Per due motivi: stipendi bassi e frustrazione. Il medico in Italia lavora tantissimo, ha un altissimo numero di pazienti, ma non è gratificato. Spesso un idraulico o un carrozziere guadagnano più di lui. In più manca la meritocrazia: la medicina italiana è ottima, i medici bravissimi, ma non c’è una vera ricompensa. Solo i primari hanno stipendi adeguati, gli altri faticano con turni massacranti.

Quanto ha contato la lingua inglese nella sua carriera?
Tantissimo. L’inglese è la lingua della medicina di oggi, come un tempo lo era il latino. La letteratura scientifica è tutta in inglese, gli articoli, i congressi, gli aggiornamenti. Per i medici italiani, che studiano in italiano e raramente sono incentivati a usare l’inglese, è uno svantaggio enorme. Lavorare in un contesto anglosassone, invece, apre le porte a livello internazionale.

Dal punto di vista burocratico, quanto è difficile per un medico italiano integrarsi in Irlanda?
I titoli vengono riconosciuti nell’Unione Europea, ma il processo è lungo e molto fiscale. Serve la traduzione autenticata dei documenti, ci vogliono mesi. E poi la strada non è semplice: il sistema è competitivo e chiuso, specie a Dublino. Ci si confronta non solo con colleghi irlandesi ma anche con canadesi, americani, inglesi. Bisogna darsi da fare: pubblicare, presentare ai congressi, portare dati.

Come viene percepita la preparazione accademica italiana?
Molto bene. Noi italiani abbiamo uno studio meticoloso, nozionistico, che ci rende solidi. All’inizio però fatichiamo: nel sistema anglosassone l’approccio è più rapido, sintetico, pieno di acronimi. Però abbiamo un vantaggio: sappiamo scrivere e discutere, sappiamo amalgamare concetti diversi. È una capacità che spesso agli anglosassoni manca.

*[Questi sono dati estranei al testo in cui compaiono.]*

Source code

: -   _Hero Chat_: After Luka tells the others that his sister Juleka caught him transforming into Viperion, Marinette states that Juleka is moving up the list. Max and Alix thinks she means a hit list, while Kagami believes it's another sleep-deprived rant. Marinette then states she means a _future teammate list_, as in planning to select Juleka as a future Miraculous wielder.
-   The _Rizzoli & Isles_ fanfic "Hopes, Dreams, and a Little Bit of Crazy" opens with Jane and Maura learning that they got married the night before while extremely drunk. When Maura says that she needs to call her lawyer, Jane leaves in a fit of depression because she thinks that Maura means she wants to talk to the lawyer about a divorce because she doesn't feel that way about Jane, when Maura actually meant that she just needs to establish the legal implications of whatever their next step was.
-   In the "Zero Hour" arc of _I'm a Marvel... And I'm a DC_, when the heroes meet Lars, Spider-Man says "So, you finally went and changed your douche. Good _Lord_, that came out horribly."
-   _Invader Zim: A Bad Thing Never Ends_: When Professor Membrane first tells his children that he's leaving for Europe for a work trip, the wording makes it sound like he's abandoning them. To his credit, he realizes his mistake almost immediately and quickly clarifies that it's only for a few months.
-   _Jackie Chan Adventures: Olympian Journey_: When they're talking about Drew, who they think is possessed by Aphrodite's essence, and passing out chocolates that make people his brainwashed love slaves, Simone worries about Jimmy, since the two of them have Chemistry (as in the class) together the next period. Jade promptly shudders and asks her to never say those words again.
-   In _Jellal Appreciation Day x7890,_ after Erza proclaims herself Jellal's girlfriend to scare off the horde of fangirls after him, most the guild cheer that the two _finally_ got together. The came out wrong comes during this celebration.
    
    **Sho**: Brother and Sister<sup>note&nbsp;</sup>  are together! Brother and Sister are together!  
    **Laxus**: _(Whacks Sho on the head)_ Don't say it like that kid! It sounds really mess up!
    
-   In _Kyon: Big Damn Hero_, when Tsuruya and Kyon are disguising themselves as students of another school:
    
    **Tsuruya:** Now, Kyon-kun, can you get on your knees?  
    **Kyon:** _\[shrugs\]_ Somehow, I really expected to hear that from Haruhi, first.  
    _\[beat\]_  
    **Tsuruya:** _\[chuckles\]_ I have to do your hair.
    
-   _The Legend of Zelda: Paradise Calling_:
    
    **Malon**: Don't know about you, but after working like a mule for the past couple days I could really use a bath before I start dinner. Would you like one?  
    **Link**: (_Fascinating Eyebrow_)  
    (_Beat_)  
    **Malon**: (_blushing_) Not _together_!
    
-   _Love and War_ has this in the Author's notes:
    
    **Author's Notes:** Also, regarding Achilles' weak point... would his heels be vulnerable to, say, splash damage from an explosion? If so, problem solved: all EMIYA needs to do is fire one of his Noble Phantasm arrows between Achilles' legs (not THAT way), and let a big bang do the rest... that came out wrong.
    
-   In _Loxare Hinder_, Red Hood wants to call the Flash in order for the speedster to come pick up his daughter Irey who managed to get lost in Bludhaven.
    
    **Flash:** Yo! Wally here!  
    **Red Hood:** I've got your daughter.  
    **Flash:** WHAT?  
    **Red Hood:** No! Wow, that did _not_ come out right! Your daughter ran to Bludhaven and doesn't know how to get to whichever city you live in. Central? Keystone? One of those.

Dottore, in conclusione: vale la pena per un medico italiano trasferirsi in Irlanda?
Se uno cerca opportunità, autonomia professionale e stipendi proporzionati al lavoro, sì. Bisogna però essere pronti a pagare un prezzo alto in termini di competitività e costo della vita. Ma alla fine l’Irlanda ti offre quello che in Italia non riesci ad avere: la possibilità di realizzarti davvero.